(Stored data entries)

****

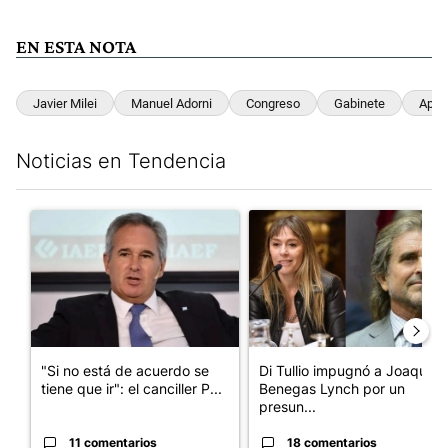
EN ESTA NOTA
Javier Milei
Manuel Adorni
Congreso
Gabinete
Apoy
Noticias en Tendencia
Este listado muestra los artículos con más comentarios en los últim
Un artículo de tendencia con el título ""Si no está de acuerdo se t
Un artículo de tendencia con e
"Si no está de acuerdo se
Di Tullio impugnó a Joaquín
tiene que ir": el canciller P...
Benegas Lynch por un
presun...
11 comentarios
18 comentarios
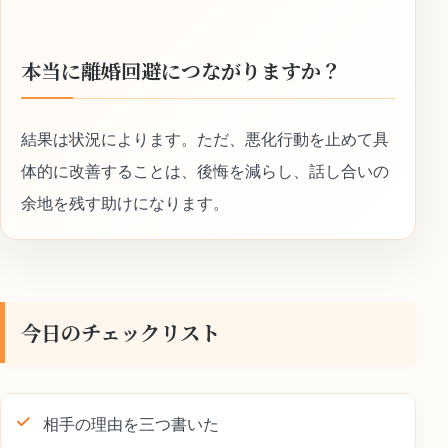
本当に離婚回避につながりますか？
結果は状況によります。ただ、悪化行動を止めて具
体的に改善することは、後悔を減らし、話し合いの
余地を残す助けになります。
今日のチェックリスト
相手の理由を三つ書いた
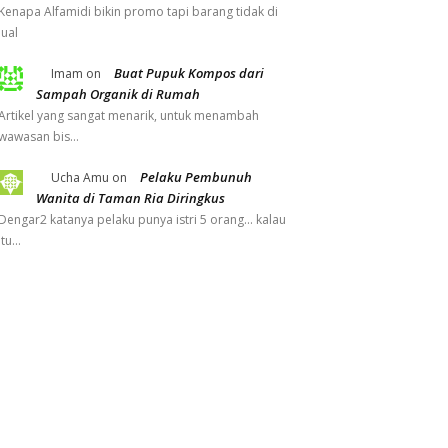
Kenapa Alfamidi bikin promo tapi barang tidak di
jual
Buat Pupuk Kompos dari
Imam
on
Sampah Organik di Rumah
Artikel yang sangat menarik, untuk menambah
wawasan bis…
Pelaku Pembunuh
Ucha Amu
on
Wanita di Taman Ria Diringkus
Dengar2 katanya pelaku punya istri 5 orang... kalau
itu…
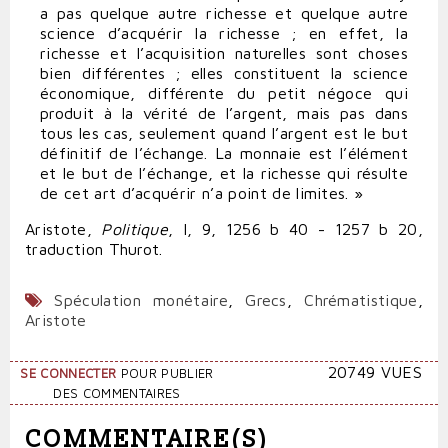
a pas quelque autre richesse et quelque autre
science d’acquérir la richesse ; en effet, la
richesse et l’acquisition naturelles sont choses
bien différentes ; elles constituent la science
économique, différente du petit négoce qui
produit à la vérité de l’argent, mais pas dans
tous les cas, seulement quand l’argent est le but
définitif de l’échange. La monnaie est l’élément
et le but de l’échange, et la richesse qui résulte
de cet art d’acquérir n’a point de limites. »
Aristote,
Politique
, I, 9, 1256 b 40 - 1257 b 20,
traduction Thurot.
Spéculation monétaire
,
Grecs
,
Chrématistique
,
Aristote
20749 VUES
SE CONNECTER
POUR PUBLIER
DES COMMENTAIRES
COMMENTAIRE(S)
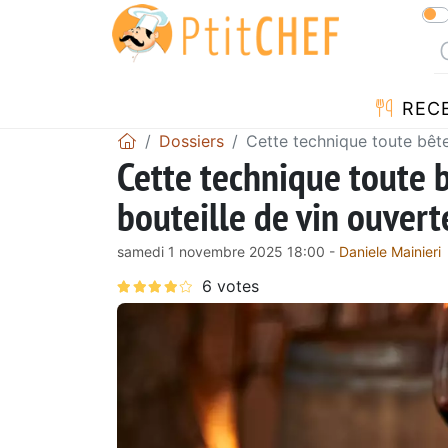
REC
Dossiers
Cette technique toute bête
Cette technique toute 
bouteille de vin ouvert
samedi 1 novembre 2025 18:00 -
Daniele Mainieri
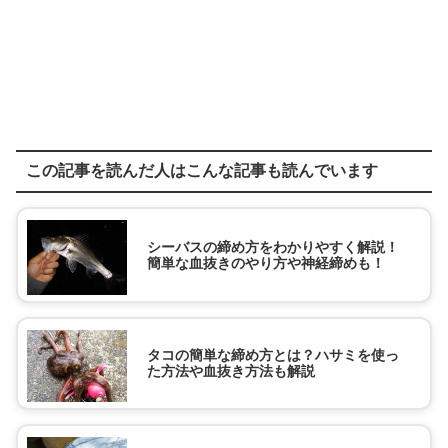
この記事を読んだ人はこんな記事も読んでいます
シーバスの締め方をわかりやすく解説！
簡単な血抜きのやり方や神経締めも！
タコの簡単な締め方とは？ハサミを使っ
た方法や血抜き方法も解説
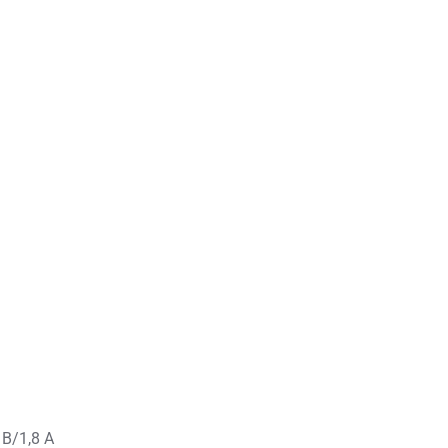
0 В/1,8 А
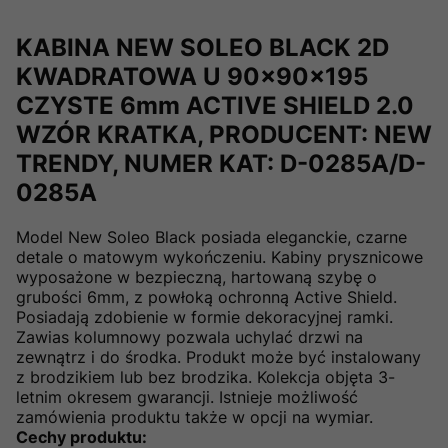
KABINA NEW SOLEO BLACK 2D
KWADRATOWA U 90x90x195
CZYSTE 6mm ACTIVE SHIELD 2.0
WZÓR KRATKA, PRODUCENT: NEW
TRENDY, NUMER KAT: D-0285A/D-
0285A
Model New Soleo Black posiada eleganckie, czarne
detale o matowym wykończeniu. Kabiny prysznicowe
wyposażone w bezpieczną, hartowaną szybę o
grubości 6mm, z powłoką ochronną Active Shield.
Posiadają zdobienie w formie dekoracyjnej ramki.
Zawias kolumnowy pozwala uchylać drzwi na
zewnątrz i do środka. Produkt może być instalowany
z brodzikiem lub bez brodzika. Kolekcja objęta 3-
letnim okresem gwarancji. Istnieje możliwość
zamówienia produktu także w opcji na wymiar.
Cechy produktu:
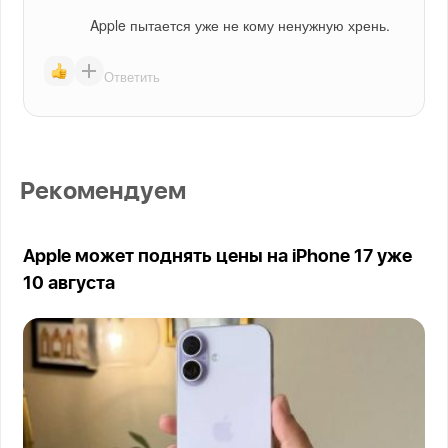
Apple пытается уже не кому ненужную хрень.
Ответить
Рекомендуем
Apple может поднять цены на iPhone 17 уже
10 августа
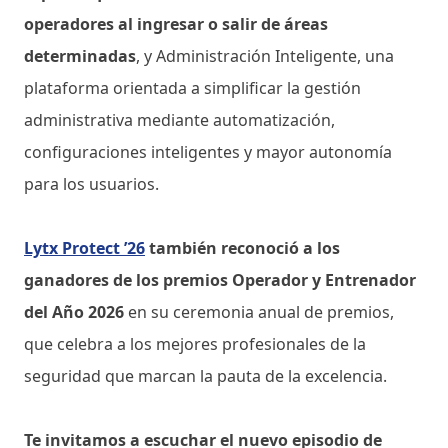
operadores al ingresar o salir de áreas
determinadas
, y Administración Inteligente, una
plataforma orientada a simplificar la gestión
administrativa mediante automatización,
configuraciones inteligentes y mayor autonomía
para los usuarios.
Lytx Protect ’26
también reconoció a los
ganadores de los premios Operador y Entrenador
del Año 2026
en su ceremonia anual de premios,
que celebra a los mejores profesionales de la
seguridad que marcan la pauta de la excelencia.
Te invitamos a escuchar el nuevo episodio de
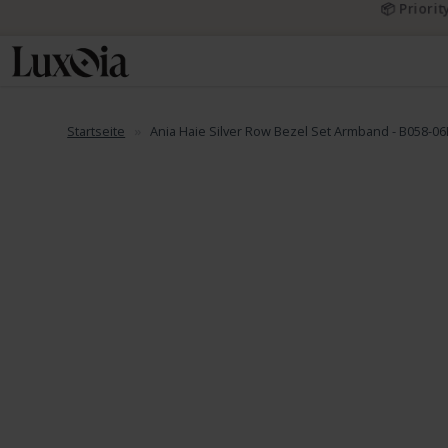
📦 Priori
Startseite
Ania Haie Silver Row Bezel Set Armband - B058-0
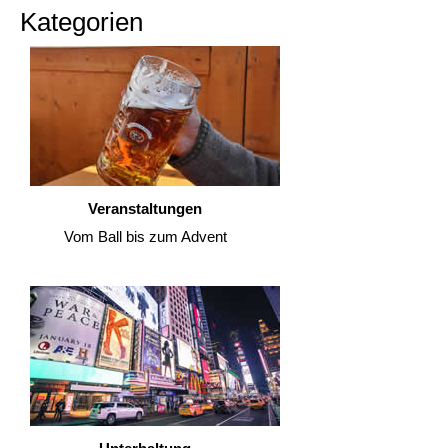
Kategorien
Veranstaltungen
Vom Ball bis zum Advent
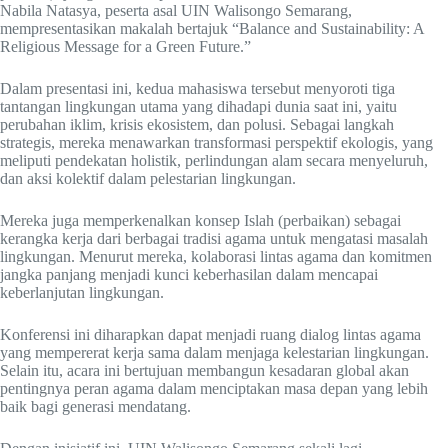
Nabila Natasya, peserta asal UIN Walisongo Semarang,
mempresentasikan makalah bertajuk “Balance and Sustainability: A
Religious Message for a Green Future.”
Dalam presentasi ini, kedua mahasiswa tersebut menyoroti tiga
tantangan lingkungan utama yang dihadapi dunia saat ini, yaitu
perubahan iklim, krisis ekosistem, dan polusi. Sebagai langkah
strategis, mereka menawarkan transformasi perspektif ekologis, yang
meliputi pendekatan holistik, perlindungan alam secara menyeluruh,
dan aksi kolektif dalam pelestarian lingkungan.
Mereka juga memperkenalkan konsep Islah (perbaikan) sebagai
kerangka kerja dari berbagai tradisi agama untuk mengatasi masalah
lingkungan. Menurut mereka, kolaborasi lintas agama dan komitmen
jangka panjang menjadi kunci keberhasilan dalam mencapai
keberlanjutan lingkungan.
Konferensi ini diharapkan dapat menjadi ruang dialog lintas agama
yang mempererat kerja sama dalam menjaga kelestarian lingkungan.
Selain itu, acara ini bertujuan membangun kesadaran global akan
pentingnya peran agama dalam menciptakan masa depan yang lebih
baik bagi generasi mendatang.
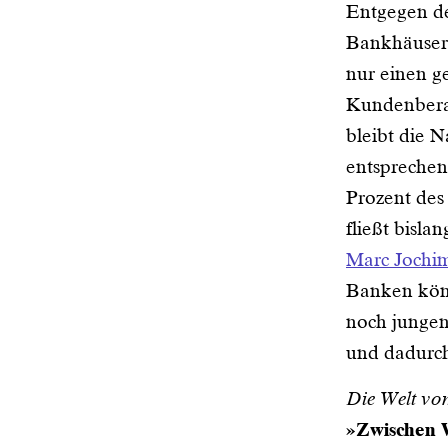
Entgegen de
Bankhäuser
nur einen ge
Kundenberat
bleibt die 
entsprechen
Prozent des
fließt bisla
Marc Jochi
Banken könn
noch jungen
und dadurc
Die Welt vom
»Zwischen 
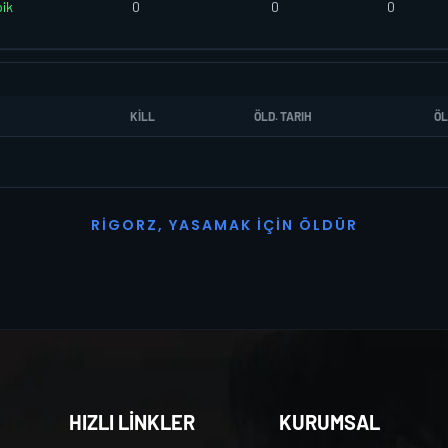
ik
0
0
0
KILL
ÖLD. TARIH
ÖL
R
I
G
O
R
Z
,
Y
A
S
A
M
A
K
İ
Ç
I
N
Ö
L
D
Ü
R
HIZLI LİNKLER
KURUMSAL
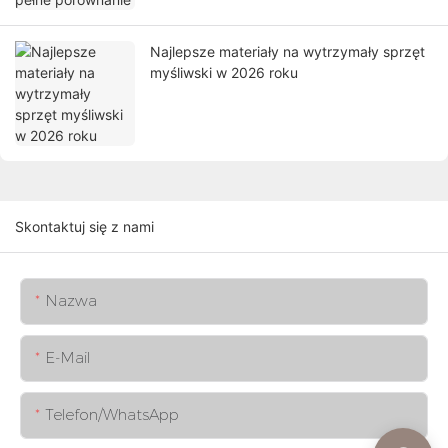
Najlepsze materiały na wytrzymały sprzęt
myśliwski w 2026 roku
Skontaktuj się z nami
Nazwa
E-Mail
Telefon/WhatsApp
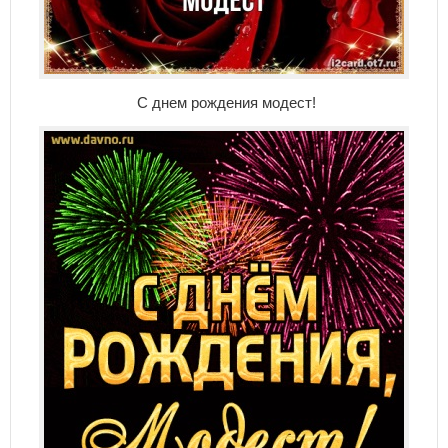
С днем рождения модест!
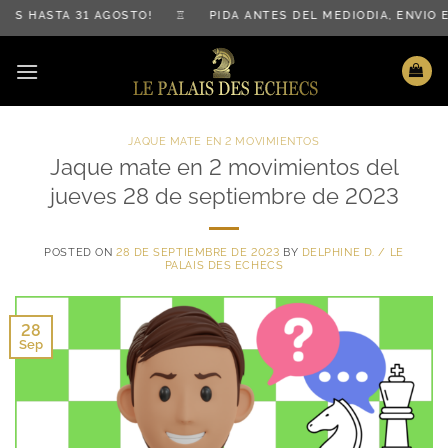
Saltar
S HASTA 31 AGOSTO! ♖ PIDA ANTES DEL MEDIODÍA, ENVÍO 
al
contenido
JAQUE MATE EN 2 MOVIMIENTOS
Jaque mate en 2 movimientos del
jueves 28 de septiembre de 2023
POSTED ON
28 DE SEPTIEMBRE DE 2023
BY
DELPHINE D. / LE
PALAIS DES ECHECS
28
Sep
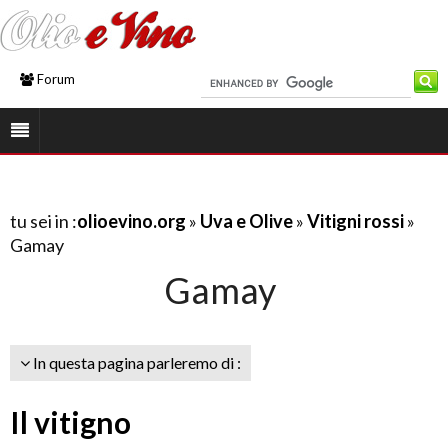
Forum
tu sei in :
olioevino.org
»
Uva e Olive
»
Vitigni rossi
»
Gamay
Gamay
In questa pagina parleremo di :
Il vitigno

****

• _WORK INSTRUCTION_: Exactness is what counts here: copy each entry as given and omit its pictures.

• _SOLUTION FOR THIS EXERCISE_:
EN ESTA NOTA
Javier Milei
Manuel Adorni
Congreso
Gabinete
Apoy
Noticias en Tendencia
Este listado muestra los artículos con más comentarios en los últim
Un artículo de tendencia con el título ""Si no está de acuerdo se t
Un artículo de tendencia con e
"Si no está de acuerdo se
Di Tullio impugnó a Joaquín
tiene que ir": el canciller P...
Benegas Lynch por un
presun...
11 comentarios
18 comentarios
本当に離婚回避につながりますか？
結果は状況によります。ただ、悪化行動を止めて具
体的に改善することは、後悔を減らし、話し合いの
余地を残す助けになります。
今日のチェックリスト
相手の理由を三つ書いた
Kenapa Alfamidi bikin promo tapi barang tidak di
jual
Buat Pupuk Kompos dari
Imam
on
Sampah Organik di Rumah
Artikel yang sangat menarik, untuk menambah
wawasan bis…
Pelaku Pembunuh
Ucha Amu
on
Wanita di Taman Ria Diringkus
Dengar2 katanya pelaku punya istri 5 orang... kalau
itu…
a pas quelque autre richesse et quelque autre
science d’acquérir la richesse ; en effet, la
richesse et l’acquisition naturelles sont choses
bien différentes ; elles constituent la science
économique, différente du petit négoce qui
produit à la vérité de l’argent, mais pas dans
tous les cas, seulement quand l’argent est le but
définitif de l’échange. La monnaie est l’élément
et le but de l’échange, et la richesse qui résulte
de cet art d’acquérir n’a point de limites. »
Aristote,
Politique
, I, 9, 1256 b 40 - 1257 b 20,
traduction Thurot.
Spéculation monétaire
,
Grecs
,
Chrématistique
,
Aristote
20749 VUES
SE CONNECTER
POUR PUBLIER
DES COMMENTAIRES
COMMENTAIRE(S)
REC
Dossiers
Cette technique toute bête
Cette technique toute 
bouteille de vin ouvert
samedi 1 novembre 2025 18:00 -
Daniele Mainieri
この記事を読んだ人はこんな記事も読んでいます
シーバスの締め方をわかりやすく解説！
簡単な血抜きのやり方や神経締めも！
タコの簡単な締め方とは？ハサミを使っ
た方法や血抜き方法も解説
0 В/1,8 А
KABINA NEW SOLEO BLACK 2D
KWADRATOWA U 90x90x195
CZYSTE 6mm ACTIVE SHIELD 2.0
WZÓR KRATKA, PRODUCENT: NEW
TRENDY, NUMER KAT: D-0285A/D-
0285A
Model New Soleo Black posiada eleganckie, czarne
detale o matowym wykończeniu. Kabiny prysznicowe
wyposażone w bezpieczną, hartowaną szybę o
grubości 6mm, z powłoką ochronną Active Shield.
Posiadają zdobienie w formie dekoracyjnej ramki.
Zawias kolumnowy pozwala uchylać drzwi na
zewnątrz i do środka. Produkt może być instalowany
z brodzikiem lub bez brodzika. Kolekcja objęta 3-
letnim okresem gwarancji. Istnieje możliwość
zamówienia produktu także w opcji na wymiar.
Cechy produktu:
Apple пытается уже не кому ненужную хрень.
Ответить
Рекомендуем
Apple может поднять цены на iPhone 17 уже
10 августа
operadores al ingresar o salir de áreas
determinadas
, y Administración Inteligente, una
plataforma orientada a simplificar la gestión
administrativa mediante automatización,
configuraciones inteligentes y mayor autonomía
para los usuarios.
Lytx Protect ’26
también reconoció a los
ganadores de los premios Operador y Entrenador
del Año 2026
en su ceremonia anual de premios,
que celebra a los mejores profesionales de la
seguridad que marcan la pauta de la excelencia.
Te invitamos a escuchar el nuevo episodio de
📦 Priori
Startseite
Ania Haie Silver Row Bezel Set Armband - B058-0
Kategorien
Veranstaltungen
Vom Ball bis zum Advent
Nabila Natasya, peserta asal UIN Walisongo Semarang,
mempresentasikan makalah bertajuk “Balance and Sustainability: A
Religious Message for a Green Future.”
Dalam presentasi ini, kedua mahasiswa tersebut menyoroti tiga
tantangan lingkungan utama yang dihadapi dunia saat ini, yaitu
perubahan iklim, krisis ekosistem, dan polusi. Sebagai langkah
strategis, mereka menawarkan transformasi perspektif ekologis, yang
meliputi pendekatan holistik, perlindungan alam secara menyeluruh,
dan aksi kolektif dalam pelestarian lingkungan.
Mereka juga memperkenalkan konsep Islah (perbaikan) sebagai
kerangka kerja dari berbagai tradisi agama untuk mengatasi masalah
lingkungan. Menurut mereka, kolaborasi lintas agama dan komitmen
jangka panjang menjadi kunci keberhasilan dalam mencapai
keberlanjutan lingkungan.
Konferensi ini diharapkan dapat menjadi ruang dialog lintas agama
yang mempererat kerja sama dalam menjaga kelestarian lingkungan.
Selain itu, acara ini bertujuan membangun kesadaran global akan
pentingnya peran agama dalam menciptakan masa depan yang lebih
baik bagi generasi mendatang.
Entgegen de
Bankhäuser
nur einen ge
Kundenberat
bleibt die 
entsprechen
Prozent des
fließt bisla
Marc Jochi
Banken könn
noch jungen
und dadurc
Die Welt vom
»Zwischen 
ik
0
0
0
KILL
ÖLD. TARIH
ÖL
R
I
G
O
R
Z
,
Y
A
S
A
M
A
K
İ
Ç
I
N
Ö
L
D
Ü
R
HIZLI LİNKLER
KURUMSAL
Najlepsze materiały na wytrzymały sprzęt
myśliwski w 2026 roku
Skontaktuj się z nami
Nazwa
E-Mail
Telefon/WhatsApp
С днем рождения модест!
Saltar
S HASTA 31 AGOSTO! ♖ PIDA ANTES DEL MEDIODÍA, ENVÍO 
al
contenido
JAQUE MATE EN 2 MOVIMIENTOS
Jaque mate en 2 movimientos del
jueves 28 de septiembre de 2023
POSTED ON
28 DE SEPTIEMBRE DE 2023
BY
DELPHINE D. / LE
PALAIS DES ECHECS
28
Sep
Forum
tu sei in :
olioevino.org
»
Uva e Olive
»
Vitigni rossi
»
Gamay
Gamay
In questa pagina parleremo di :
Il vitigno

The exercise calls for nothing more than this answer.